The Royal College of Nursing has adopted a neutral stance on the issue since 2009.

A number of other countries – including Canada, Germany, Italy, New Zealand, Spain and Colombia, plus some states in Australia and the US – have changed or are due to change their laws in favour of assisted dying. In Scotland, Liberal Democrat MSP Liam McArthur has launched a separate consultation on legalising assisted dying.

Campaigners claim UK police are also increasingly turning a blind eye to people travelling to other countries to end their life. 

6

Con: religious concerns

Many religious people, especially Catholics, believe that life is the ultimate gift and that taking that away is usurping power that belongs to God only. In 2020, the Vatican reiterated the Roman Catholic Church’s opposition to assisted suicide and euthanasia, describing them as “intrinsically evil” acts “in every situation or circumstance”, The New York Times reported. 

However, a 2019 survey of 5,000 people across England, Wales and Scotland revealed “broad support for assisted dying across most faith groups, including more than 82% support amongst Christians”, according to pollsters Yonder (then Populus).

More recently, former Archbishop of Canterbury George Carey and rabbi Jonathan Romain wrote an article titled “There is nothing holy about agony”, in which they argued that nothing in the scripture directly prohibits assisting a death to end suffering.

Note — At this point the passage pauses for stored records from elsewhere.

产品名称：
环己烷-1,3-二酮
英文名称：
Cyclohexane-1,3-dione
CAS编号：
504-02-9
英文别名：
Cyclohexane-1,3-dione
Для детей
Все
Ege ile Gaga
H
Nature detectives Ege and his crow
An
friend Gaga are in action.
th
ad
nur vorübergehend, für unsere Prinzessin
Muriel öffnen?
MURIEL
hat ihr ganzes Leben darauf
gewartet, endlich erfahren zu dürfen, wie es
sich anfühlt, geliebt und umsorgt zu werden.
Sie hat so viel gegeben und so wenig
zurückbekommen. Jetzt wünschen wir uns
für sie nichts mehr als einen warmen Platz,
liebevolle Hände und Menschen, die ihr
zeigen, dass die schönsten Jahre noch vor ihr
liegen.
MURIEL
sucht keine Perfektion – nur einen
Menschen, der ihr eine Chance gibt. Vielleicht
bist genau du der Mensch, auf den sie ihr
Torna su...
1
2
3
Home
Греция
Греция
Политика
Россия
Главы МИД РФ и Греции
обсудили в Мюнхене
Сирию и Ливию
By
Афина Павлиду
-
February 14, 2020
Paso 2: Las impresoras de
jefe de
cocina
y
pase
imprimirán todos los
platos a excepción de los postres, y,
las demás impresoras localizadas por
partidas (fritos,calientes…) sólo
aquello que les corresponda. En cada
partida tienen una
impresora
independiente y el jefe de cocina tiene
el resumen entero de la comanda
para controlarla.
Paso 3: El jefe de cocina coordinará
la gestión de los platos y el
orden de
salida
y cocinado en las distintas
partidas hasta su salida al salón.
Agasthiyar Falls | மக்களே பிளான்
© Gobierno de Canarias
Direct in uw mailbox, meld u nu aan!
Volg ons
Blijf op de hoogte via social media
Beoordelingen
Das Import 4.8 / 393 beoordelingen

“A massive change is going on in religious attitudes to assisted dying,” the pair said in the article, published in the British Medical Journal in September 2021.

7

Pro: ending ‘mercy killings’

It emerged in January that the Crown Prosecution Service (CPS) is also considering revising its stance on so-called mercy killings so that defendants are less likely to face criminal charges.

“We are not decriminalising any offence,” Director of Public Prosecutions Max Hill told the i news site, but in offences “born solely out of compassion”, justice can sometimes “be achieved by not prosecuting”.

The range of potential motives and circumstances required “more nuanced” guidance, he said. “At one end of that spectrum, these are cases of murder – when you take somebody else’s life, it may not be at the victim’s time of choosing and they may not have reached a point, even if they’re sick, of deciding that they want their life to end.

“But at the other end of the spectrum, nobody wants to see a devoted husband or wife charged and going to court.”

Prosecutions of such cases have previously had mixed results. 

As director of public prosecutions, Keir Starmer gave the green light for a charge of attempted murder against Kay Gilderdale, whose daughter died in 2008 after she was left paralysed by myalgic encephalomyelitis, better known as chronic fatigue syndrome. Kay was cleared of the attempted murder charge in 2010.

In 2019, Mavis Eccleston, 80, was acquitted of the murder of her husband despite arguments from prosecutors that her husband – who was in the final stages of bowel cancer – was unaware that she had given him a potentially lethal overdose.